## [Completa lo siguiente]
1. En el fragmento sobre Sócrates y Esculapio, ¿a quién le avivó Sócrates el ánimo mostrándole unos gallos, según Diógenes Laercio?
2. Retoma el fragmento sobre Sócrates y Esculapio y sigue escribiéndolo a partir de su última oración.

## [Fragmento del documento]

^^^^

A Sócrates, ese hijo de partera molesto como pocos, cuentan que se lo tenía por faisán o pavo, es decir, por ave rara entre las aves. Frecuentó alguna que otra riña de gallos y, según Diógenes Laercio, hasta “avivó el ánimo de Ificrates, capitán de la República, mostrándole unos gallos del barbero Midas que reñían con los de Calias” (6). Esculapio conoce al filósofo. No sabe de su afición por los gallos. Le basta recordar un relato en torno suyo que le sirve para dar lustre a su nombre. “Resulta ser que yo tuve un primer gallito que le puse Esculapio”, le cuenta a Nelson. “Ese nombre no es de acá, es de Grecia. Esculapio es una especie de gauchito gil de los griegos de aquel entonces. Eso está en un libro que escribió Platón sobre los últimos días y las últimas palabras de Sócrates, un filósofo que tenía una verba maravillosa, hablaba mucho y tenía muchos discípulos, y un día ofendió al emperador de Grecia porque dijo que Esculapio no curaba las enfermedades y ahí lo mandaron contra las cuerdas y le dijeron ´O te vas del país o tomás este veneno´, que era cicuta”, cierra Chelo sabiendo que él, aunque lleve el nombre de ese “gauchito gil de los griegos”, le calza mejor el de ese hombre que no teme morir.

^^^^

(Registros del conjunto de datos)

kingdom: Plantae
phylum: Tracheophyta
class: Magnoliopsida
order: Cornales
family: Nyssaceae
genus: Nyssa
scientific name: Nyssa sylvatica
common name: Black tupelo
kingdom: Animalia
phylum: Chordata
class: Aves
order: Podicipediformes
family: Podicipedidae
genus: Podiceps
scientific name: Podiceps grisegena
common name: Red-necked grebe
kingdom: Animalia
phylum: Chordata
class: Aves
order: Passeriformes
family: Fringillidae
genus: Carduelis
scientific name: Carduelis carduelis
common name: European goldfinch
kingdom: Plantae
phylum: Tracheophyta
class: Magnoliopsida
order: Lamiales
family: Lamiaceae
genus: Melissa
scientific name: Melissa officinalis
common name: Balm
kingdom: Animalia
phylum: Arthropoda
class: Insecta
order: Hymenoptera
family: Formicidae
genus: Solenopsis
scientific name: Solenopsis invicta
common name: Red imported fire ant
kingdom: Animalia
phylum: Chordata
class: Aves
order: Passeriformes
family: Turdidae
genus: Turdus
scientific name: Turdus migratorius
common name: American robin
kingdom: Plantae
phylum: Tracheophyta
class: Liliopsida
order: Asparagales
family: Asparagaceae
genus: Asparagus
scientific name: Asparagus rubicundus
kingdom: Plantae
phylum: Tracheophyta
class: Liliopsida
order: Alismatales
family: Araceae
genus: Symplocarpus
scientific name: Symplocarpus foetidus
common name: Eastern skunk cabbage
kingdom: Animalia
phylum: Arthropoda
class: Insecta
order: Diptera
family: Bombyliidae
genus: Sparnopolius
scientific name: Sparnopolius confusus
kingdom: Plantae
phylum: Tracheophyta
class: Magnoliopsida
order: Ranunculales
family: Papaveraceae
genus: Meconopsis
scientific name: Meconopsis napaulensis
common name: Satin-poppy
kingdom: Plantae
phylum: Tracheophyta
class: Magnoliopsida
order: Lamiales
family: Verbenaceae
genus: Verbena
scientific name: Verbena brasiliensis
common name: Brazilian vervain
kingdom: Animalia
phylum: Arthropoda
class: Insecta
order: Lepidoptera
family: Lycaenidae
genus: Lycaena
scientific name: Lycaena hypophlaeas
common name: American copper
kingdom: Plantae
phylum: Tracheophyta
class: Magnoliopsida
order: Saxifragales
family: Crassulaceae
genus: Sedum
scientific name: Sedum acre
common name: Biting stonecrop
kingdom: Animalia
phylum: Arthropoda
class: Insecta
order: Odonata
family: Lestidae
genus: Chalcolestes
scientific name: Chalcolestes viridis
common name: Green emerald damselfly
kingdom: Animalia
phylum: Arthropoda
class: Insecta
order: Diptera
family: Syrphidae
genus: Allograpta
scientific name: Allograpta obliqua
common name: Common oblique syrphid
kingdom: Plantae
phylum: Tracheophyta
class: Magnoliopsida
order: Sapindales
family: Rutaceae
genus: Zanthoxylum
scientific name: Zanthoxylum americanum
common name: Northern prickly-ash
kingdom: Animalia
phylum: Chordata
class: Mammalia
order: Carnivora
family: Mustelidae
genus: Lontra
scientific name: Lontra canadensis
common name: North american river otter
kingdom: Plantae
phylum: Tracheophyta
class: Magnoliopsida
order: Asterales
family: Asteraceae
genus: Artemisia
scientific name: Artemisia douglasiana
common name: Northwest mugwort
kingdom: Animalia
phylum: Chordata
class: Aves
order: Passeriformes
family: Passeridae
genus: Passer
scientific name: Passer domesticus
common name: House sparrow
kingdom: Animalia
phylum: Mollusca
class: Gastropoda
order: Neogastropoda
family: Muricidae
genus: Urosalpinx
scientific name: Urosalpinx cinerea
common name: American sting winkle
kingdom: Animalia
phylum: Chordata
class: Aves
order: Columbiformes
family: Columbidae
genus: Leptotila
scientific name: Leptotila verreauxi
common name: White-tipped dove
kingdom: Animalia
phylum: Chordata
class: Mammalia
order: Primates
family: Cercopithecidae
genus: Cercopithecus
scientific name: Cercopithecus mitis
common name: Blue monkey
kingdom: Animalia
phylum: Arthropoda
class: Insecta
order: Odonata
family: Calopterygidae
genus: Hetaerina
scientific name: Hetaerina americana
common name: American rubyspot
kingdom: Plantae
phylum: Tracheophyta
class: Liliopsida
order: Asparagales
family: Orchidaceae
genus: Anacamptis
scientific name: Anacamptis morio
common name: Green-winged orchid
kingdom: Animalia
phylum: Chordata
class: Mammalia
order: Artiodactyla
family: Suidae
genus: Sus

^^^^

## [Conjunto de respuestas]
1. A Ificrates, capitán de la República.

2.
Chelo termina “engallolado” porque hay un pajarito que canta “pío, pío” y bate algún dato a la cana. Pero él es gato maula (“A papá mono con bananas verdes”, dice) y zafa, aunque no por mucho tiempo. Pronto todo se desmorona. Las palabras vuelan como pájaros de su cabeza, pájaros que no migran como el gorrión; se van lisa y llanamente como el nombre de su hijo menor que no alcanza a recordar, prueba de que ha llegado el Alzheimer, “la enfermedad que se te vuelan los pájaros” como le dicen. 

Como Sócrates, Chelo ve cercano el final. Queda Nelson en quien confía tanto por lo que ha probado a su lado cuanto por una recomendación que alguna vez le dio y, cree, recordará. Tras traducirle antojadizamente la palabra “persona” (“Per-son”, “por sonido”, traduce), Chelo le había dicho: “Sos como hablás. No seas como esos cabezas”. Habrá segunda temporada. Veremos si Nelson está a la altura de la lengua y del desafío, y pone en caja a los “zarpados de atrevidos” que osaron “laburar por la vereda de enfrente”. 

***

(1) Entrevista personal, septiembre de 2017.
(2) Domínguez, Juan Manuel. “Las series son un paso atrás. Entrevista a Lucrecia Martel”, 30 de septiembre de 2017. En: www.perfil.com
(3) Entrevista personal, septiembre de 2017.
(4) Este primer apartado intenta dialogar con el Nro 10 de esta revista (2012) que llevó por título “Series y cine contemporáneo”.
(5) Mal trasplantada incluso por quienes viven en el suburbio como Campusano, director que merece un estudio (de lo camp principalmente) que analice la inverosimilitud lingüística que hace de sus diálogos motivo de risa cuando no de carcajada.
(6) Laercio, Diógenes. Vidas de los más ilustres filósofos griegos (Vol I), Madrid, Iberia, 1985: 81.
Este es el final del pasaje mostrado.